• _REQUIRED ACTION_
Copy out the material word for word, starting at the line that contains "Count the number" and ending at the close of the material, with both ends included. Leave the pictures out of your answer.
(Beginning of EXERCISE INPUTS)
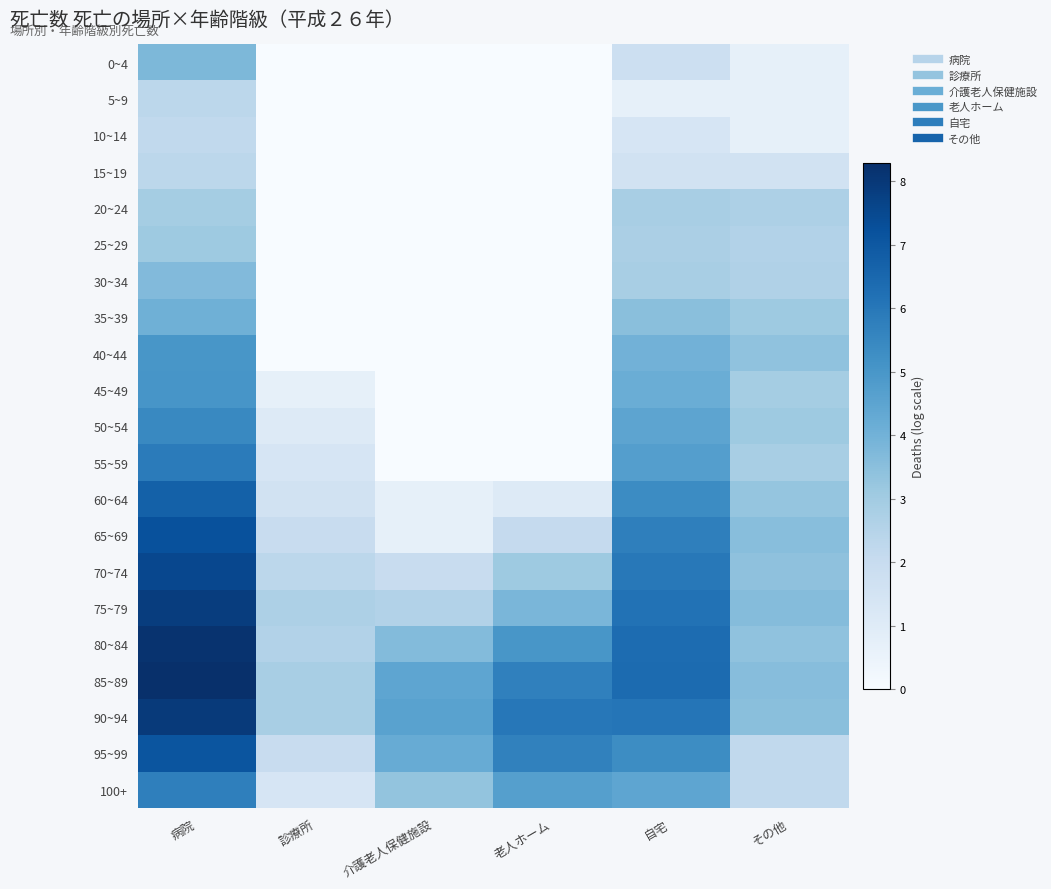

At 診療所, list the series in order from largest to smallest.

85~89, 90~94, 75~79, 80~84, 70~74, 65~69, 95~99, 60~64, 55~59, 100+, 50~54, 45~49, 0~4, 5~9, 10~14, 15~19, 20~24, 25~29, 30~34, 35~39, 40~44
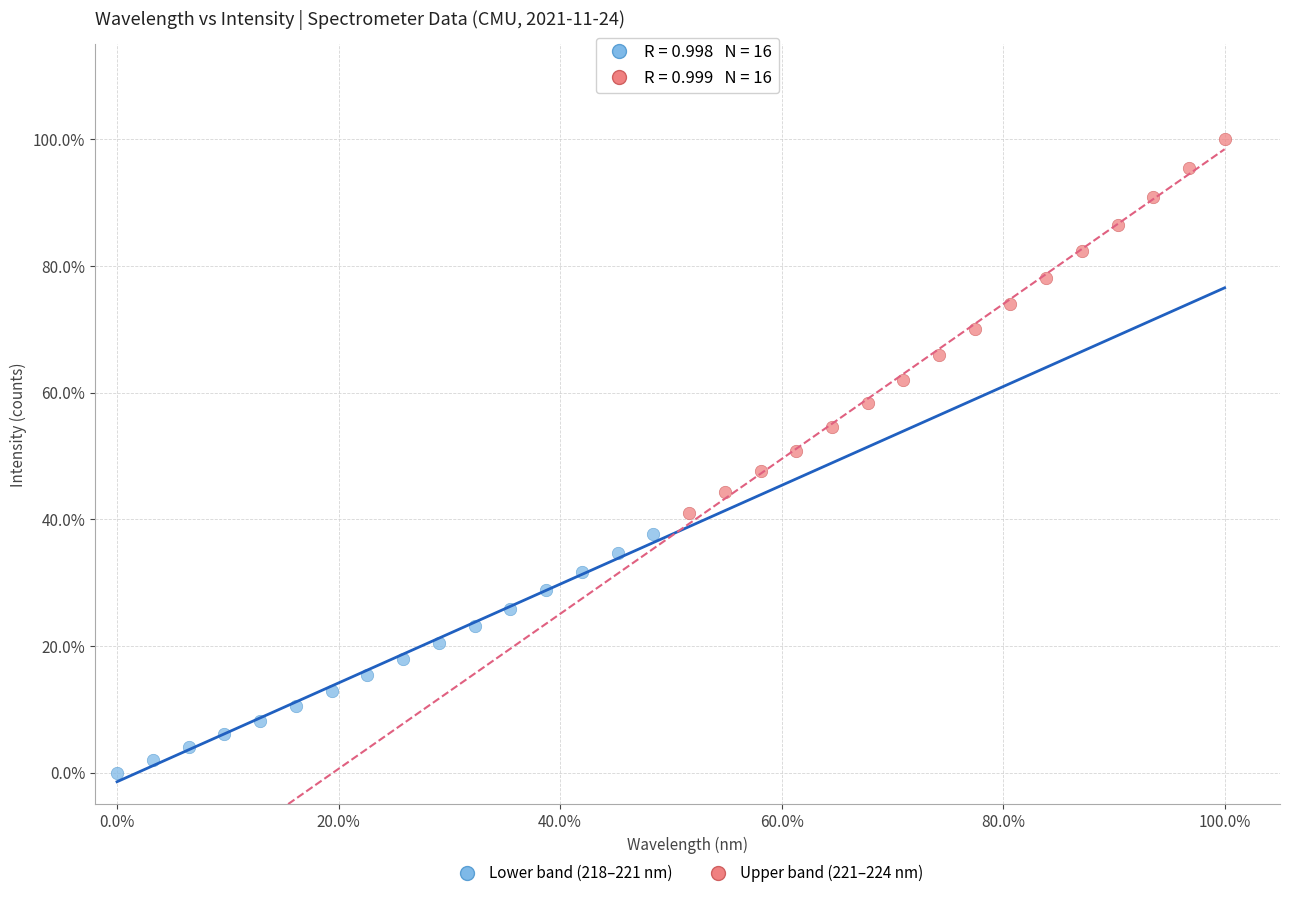

Which series reaches the minimum Y coordinate?

Lower band (218–221 nm)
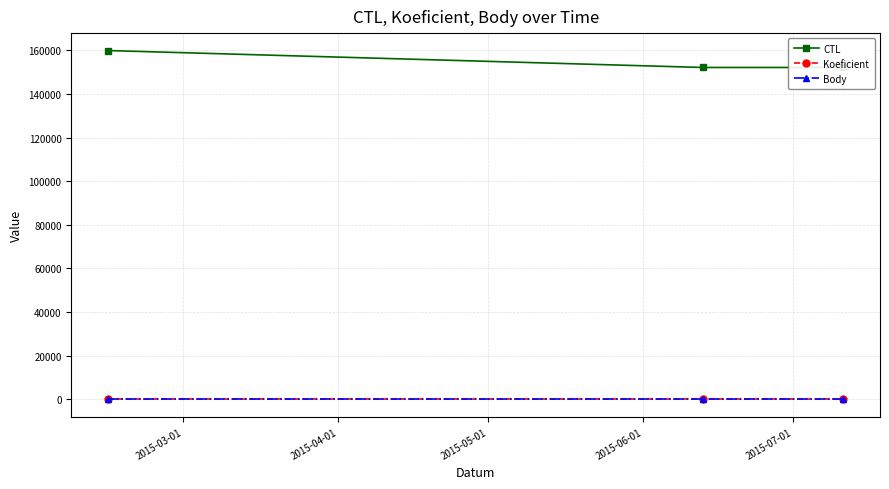

Does the chart have visible grid lines?

Yes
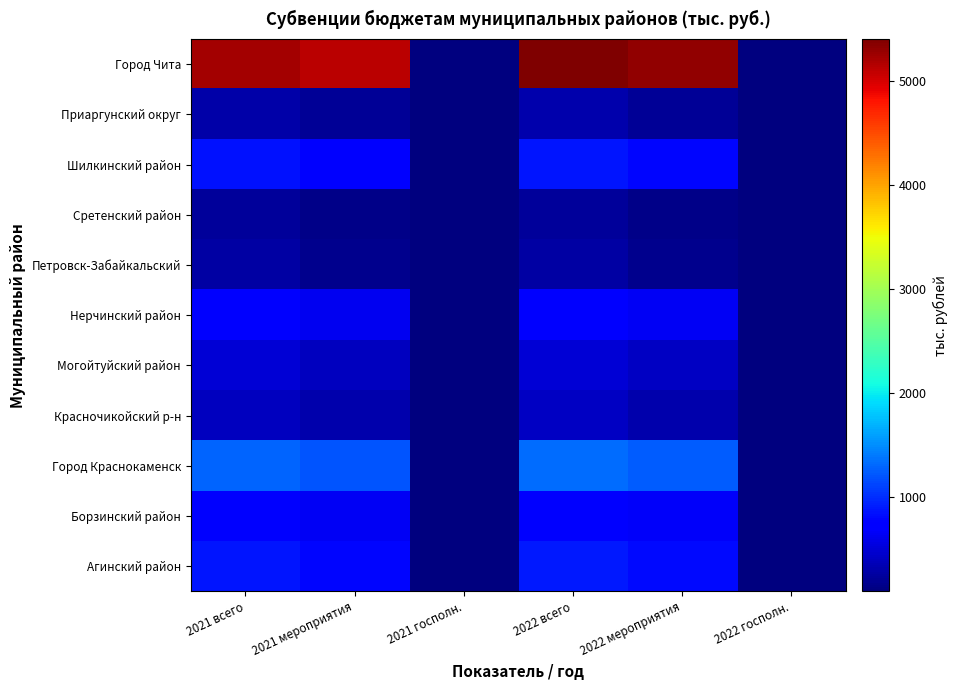

Count the number of data series in this chart.

11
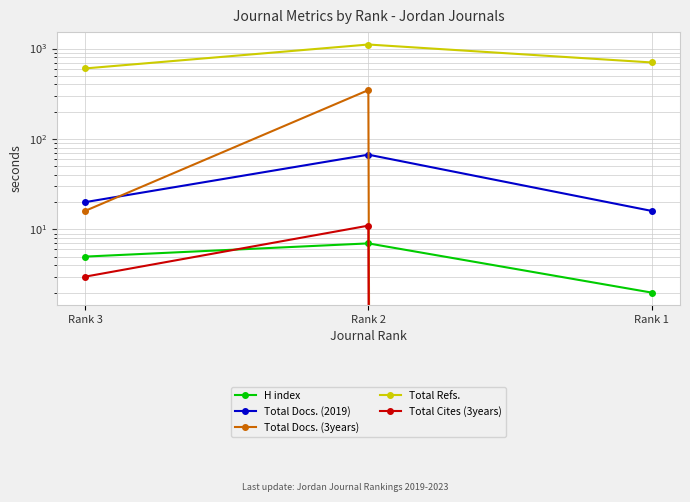

Rank the series by their maximum value, from lowest to highest.

H index, Total Cites (3years), Total Docs. (2019), Total Docs. (3years), Total Refs.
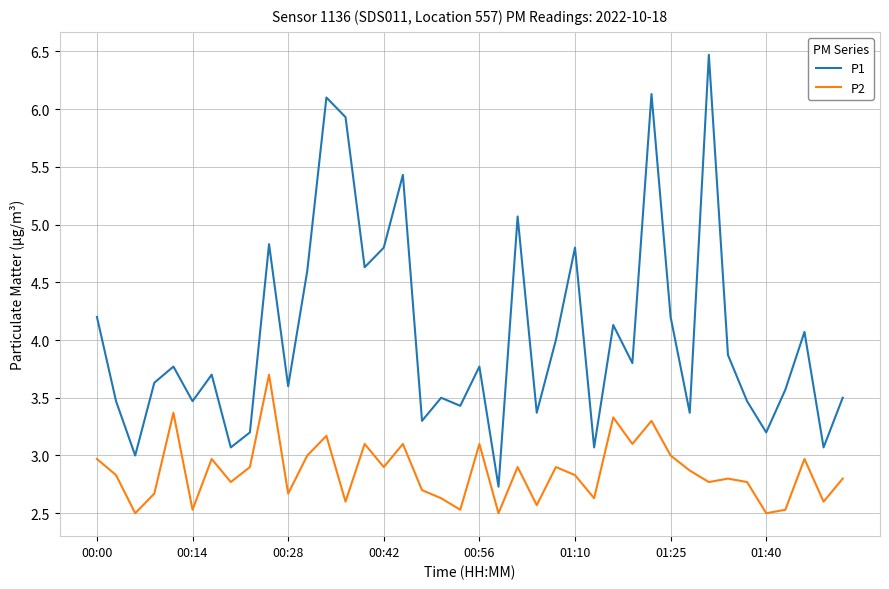

In P2, how many points are lower than both neighbors (excluding endpoints)?

14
(End of EXERCISE INPUTS)
• _EXERCISE SOLUTION_
Count the number of data series in this chart.

11

Rank the series by their maximum value, from lowest to highest.

H index, Total Cites (3years), Total Docs. (2019), Total Docs. (3years), Total Refs.

In P2, how many points are lower than both neighbors (excluding endpoints)?

14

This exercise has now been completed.